Task to complete » Among the records that follow, find the line with "(IHC) histopathology image" and the line with "prostate cancer (adenocarcinoma". Set down those lines and all lines between them exactly, without adding anything.

### Source records ###

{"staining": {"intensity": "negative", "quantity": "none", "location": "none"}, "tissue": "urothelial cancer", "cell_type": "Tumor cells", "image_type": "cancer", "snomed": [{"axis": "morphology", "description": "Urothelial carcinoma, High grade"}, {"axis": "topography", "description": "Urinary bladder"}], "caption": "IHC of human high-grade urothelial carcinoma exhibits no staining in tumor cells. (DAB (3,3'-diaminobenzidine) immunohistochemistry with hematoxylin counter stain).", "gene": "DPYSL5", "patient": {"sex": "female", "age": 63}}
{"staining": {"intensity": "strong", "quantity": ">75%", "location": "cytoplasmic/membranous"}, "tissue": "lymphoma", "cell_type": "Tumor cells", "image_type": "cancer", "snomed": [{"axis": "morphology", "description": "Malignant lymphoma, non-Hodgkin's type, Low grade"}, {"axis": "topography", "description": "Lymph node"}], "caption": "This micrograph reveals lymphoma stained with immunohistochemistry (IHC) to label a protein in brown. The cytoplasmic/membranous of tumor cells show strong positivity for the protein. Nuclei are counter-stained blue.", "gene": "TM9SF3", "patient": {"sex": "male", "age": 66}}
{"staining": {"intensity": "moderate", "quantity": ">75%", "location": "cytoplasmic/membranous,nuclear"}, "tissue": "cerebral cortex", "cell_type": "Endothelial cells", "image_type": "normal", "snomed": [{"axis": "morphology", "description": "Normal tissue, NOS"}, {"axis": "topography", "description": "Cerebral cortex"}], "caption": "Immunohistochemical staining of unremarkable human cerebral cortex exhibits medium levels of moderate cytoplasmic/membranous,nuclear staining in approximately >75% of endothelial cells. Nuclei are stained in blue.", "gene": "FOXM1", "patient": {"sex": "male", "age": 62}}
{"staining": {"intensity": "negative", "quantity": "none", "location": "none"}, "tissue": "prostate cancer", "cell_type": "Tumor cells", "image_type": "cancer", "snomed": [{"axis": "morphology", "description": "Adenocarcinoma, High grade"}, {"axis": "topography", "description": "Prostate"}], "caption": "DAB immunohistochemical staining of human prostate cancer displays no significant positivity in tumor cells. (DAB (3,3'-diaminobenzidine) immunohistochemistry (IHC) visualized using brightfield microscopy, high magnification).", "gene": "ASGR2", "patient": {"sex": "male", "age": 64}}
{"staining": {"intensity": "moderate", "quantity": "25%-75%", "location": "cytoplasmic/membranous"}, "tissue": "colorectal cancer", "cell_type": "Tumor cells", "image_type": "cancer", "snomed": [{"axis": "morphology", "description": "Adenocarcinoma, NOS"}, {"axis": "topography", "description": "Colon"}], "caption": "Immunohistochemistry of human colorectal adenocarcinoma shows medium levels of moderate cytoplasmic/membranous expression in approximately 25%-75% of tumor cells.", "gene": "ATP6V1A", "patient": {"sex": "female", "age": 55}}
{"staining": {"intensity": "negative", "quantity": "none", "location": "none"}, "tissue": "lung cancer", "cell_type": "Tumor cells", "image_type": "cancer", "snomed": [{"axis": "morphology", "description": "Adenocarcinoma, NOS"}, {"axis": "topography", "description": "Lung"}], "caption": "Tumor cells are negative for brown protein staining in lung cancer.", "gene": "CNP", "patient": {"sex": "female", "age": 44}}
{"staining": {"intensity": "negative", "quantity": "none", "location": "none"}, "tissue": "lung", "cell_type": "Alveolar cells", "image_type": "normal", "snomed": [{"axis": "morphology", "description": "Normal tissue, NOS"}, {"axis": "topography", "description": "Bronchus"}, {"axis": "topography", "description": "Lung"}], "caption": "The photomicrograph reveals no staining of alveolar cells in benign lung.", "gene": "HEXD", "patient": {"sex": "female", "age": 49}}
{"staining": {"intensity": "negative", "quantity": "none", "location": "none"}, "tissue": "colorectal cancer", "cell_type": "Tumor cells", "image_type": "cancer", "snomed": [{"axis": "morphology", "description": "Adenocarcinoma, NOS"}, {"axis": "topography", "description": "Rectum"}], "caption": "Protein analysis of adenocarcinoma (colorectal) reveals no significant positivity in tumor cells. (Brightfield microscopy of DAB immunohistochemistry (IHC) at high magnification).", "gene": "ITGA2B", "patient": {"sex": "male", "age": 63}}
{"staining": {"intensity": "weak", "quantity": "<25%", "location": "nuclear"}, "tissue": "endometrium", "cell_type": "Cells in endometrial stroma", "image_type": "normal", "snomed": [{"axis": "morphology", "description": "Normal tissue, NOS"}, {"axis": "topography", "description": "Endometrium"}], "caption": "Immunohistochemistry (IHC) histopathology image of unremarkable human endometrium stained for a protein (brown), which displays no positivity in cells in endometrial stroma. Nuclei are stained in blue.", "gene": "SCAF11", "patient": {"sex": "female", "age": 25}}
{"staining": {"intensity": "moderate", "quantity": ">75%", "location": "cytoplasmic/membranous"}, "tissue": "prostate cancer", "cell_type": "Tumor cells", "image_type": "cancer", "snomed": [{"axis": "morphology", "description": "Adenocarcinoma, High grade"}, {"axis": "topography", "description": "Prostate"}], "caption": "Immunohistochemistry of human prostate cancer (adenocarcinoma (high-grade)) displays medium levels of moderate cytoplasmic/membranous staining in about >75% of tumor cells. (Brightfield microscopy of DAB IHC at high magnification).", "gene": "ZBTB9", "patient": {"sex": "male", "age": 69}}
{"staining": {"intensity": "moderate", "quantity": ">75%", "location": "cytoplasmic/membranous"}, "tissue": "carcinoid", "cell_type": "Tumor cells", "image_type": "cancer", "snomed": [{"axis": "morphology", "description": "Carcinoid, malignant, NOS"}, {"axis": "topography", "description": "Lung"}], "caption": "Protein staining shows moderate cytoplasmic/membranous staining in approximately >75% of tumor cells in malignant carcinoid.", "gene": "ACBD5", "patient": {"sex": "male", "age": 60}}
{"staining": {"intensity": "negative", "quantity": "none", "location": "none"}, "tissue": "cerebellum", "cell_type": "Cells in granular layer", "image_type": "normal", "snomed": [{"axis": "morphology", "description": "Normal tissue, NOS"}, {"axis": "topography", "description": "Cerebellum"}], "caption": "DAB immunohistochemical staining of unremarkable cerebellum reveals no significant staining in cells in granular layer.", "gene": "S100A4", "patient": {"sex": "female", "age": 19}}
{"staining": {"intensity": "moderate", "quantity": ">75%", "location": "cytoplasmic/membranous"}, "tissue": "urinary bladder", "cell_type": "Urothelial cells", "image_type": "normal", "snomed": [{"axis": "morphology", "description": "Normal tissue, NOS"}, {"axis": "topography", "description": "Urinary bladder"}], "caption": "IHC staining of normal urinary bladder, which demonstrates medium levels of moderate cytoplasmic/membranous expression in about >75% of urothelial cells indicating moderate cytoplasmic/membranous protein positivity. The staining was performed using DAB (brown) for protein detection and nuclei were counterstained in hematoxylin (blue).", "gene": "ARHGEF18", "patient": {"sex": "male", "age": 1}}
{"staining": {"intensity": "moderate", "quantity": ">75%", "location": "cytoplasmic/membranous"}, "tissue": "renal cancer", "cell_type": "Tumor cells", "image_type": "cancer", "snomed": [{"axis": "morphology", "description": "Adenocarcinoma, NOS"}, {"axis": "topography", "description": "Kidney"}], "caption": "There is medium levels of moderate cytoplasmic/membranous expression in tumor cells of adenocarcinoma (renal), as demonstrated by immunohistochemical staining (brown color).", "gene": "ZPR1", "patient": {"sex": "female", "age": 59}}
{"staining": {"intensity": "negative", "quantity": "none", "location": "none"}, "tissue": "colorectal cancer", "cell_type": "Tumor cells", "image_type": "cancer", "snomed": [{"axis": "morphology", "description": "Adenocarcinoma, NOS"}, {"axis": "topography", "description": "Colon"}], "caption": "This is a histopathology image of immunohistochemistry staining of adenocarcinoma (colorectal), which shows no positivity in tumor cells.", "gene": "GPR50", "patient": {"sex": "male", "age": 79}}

###

Answer to the exercise »
{"staining": {"intensity": "weak", "quantity": "<25%", "location": "nuclear"}, "tissue": "endometrium", "cell_type": "Cells in endometrial stroma", "image_type": "normal", "snomed": [{"axis": "morphology", "description": "Normal tissue, NOS"}, {"axis": "topography", "description": "Endometrium"}], "caption": "Immunohistochemistry (IHC) histopathology image of unremarkable human endometrium stained for a protein (brown), which displays no positivity in cells in endometrial stroma. Nuclei are stained in blue.", "gene": "SCAF11", "patient": {"sex": "female", "age": 25}}
{"staining": {"intensity": "moderate", "quantity": ">75%", "location": "cytoplasmic/membranous"}, "tissue": "prostate cancer", "cell_type": "Tumor cells", "image_type": "cancer", "snomed": [{"axis": "morphology", "description": "Adenocarcinoma, High grade"}, {"axis": "topography", "description": "Prostate"}], "caption": "Immunohistochemistry of human prostate cancer (adenocarcinoma (high-grade)) displays medium levels of moderate cytoplasmic/membranous staining in about >75% of tumor cells. (Brightfield microscopy of DAB IHC at high magnification).", "gene": "ZBTB9", "patient": {"sex": "male", "age": 69}}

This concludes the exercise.